==== Données de l'exercice

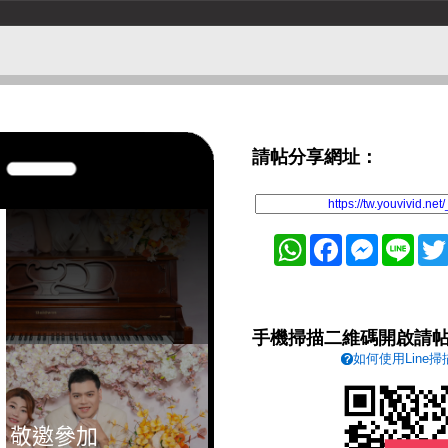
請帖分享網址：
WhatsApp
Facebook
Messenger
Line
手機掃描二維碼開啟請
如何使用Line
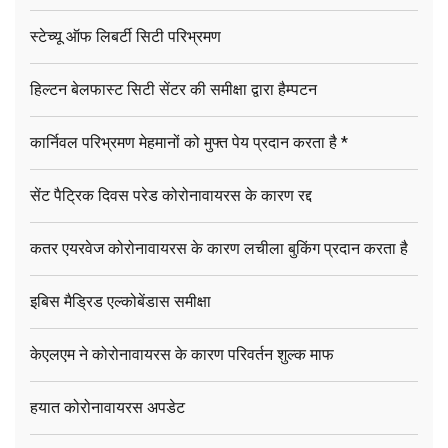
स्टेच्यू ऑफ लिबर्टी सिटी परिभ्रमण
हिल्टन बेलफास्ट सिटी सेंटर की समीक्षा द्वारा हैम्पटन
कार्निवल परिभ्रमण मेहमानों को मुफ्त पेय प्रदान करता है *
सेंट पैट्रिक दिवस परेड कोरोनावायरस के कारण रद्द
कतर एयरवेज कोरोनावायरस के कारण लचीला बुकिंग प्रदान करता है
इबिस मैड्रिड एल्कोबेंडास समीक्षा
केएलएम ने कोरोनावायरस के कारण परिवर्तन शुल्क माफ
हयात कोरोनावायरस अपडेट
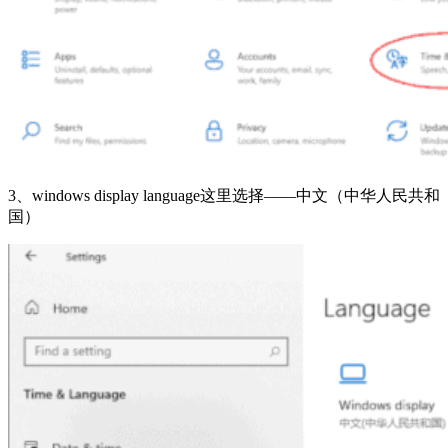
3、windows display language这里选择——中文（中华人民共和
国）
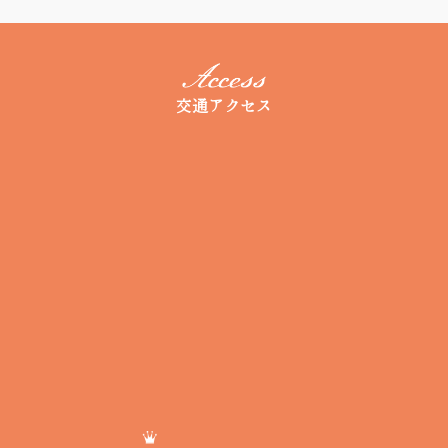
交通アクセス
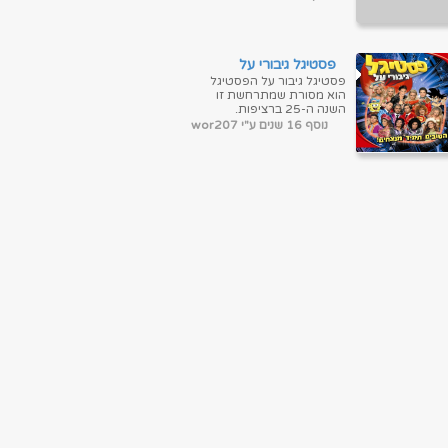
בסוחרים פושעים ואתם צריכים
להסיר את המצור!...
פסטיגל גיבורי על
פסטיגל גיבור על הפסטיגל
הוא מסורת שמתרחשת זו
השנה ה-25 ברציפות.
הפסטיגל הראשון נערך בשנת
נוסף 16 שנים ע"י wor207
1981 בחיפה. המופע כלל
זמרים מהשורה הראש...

========

Consigne = Reproduisez telles quelles les lignes de texte de toutes les entrées, en laissant de côté les images.

Réponse =
請帖分享網址：
WhatsApp
Facebook
Messenger
Line
手機掃描二維碼開啟請
如何使用Line
स्टेच्यू ऑफ लिबर्टी सिटी परिभ्रमण
हिल्टन बेलफास्ट सिटी सेंटर की समीक्षा द्वारा हैम्पटन
कार्निवल परिभ्रमण मेहमानों को मुफ्त पेय प्रदान करता है *
सेंट पैट्रिक दिवस परेड कोरोनावायरस के कारण रद्द
कतर एयरवेज कोरोनावायरस के कारण लचीला बुकिंग प्रदान करता है
इबिस मैड्रिड एल्कोबेंडास समीक्षा
केएलएम ने कोरोनावायरस के कारण परिवर्तन शुल्क माफ
हयात कोरोनावायरस अपडेट
3、windows display language这里选择——中文（中华人民共和
国）
交通アクセス
בסוחרים פושעים ואתם צריכים
להסיר את המצור!...
פסטיגל גיבורי על
פסטיגל גיבור על הפסטיגל
הוא מסורת שמתרחשת זו
השנה ה-25 ברציפות.
הפסטיגל הראשון נערך בשנת
נוסף 16 שנים ע"י wor207
1981 בחיפה. המופע כלל
זמרים מהשורה הראש...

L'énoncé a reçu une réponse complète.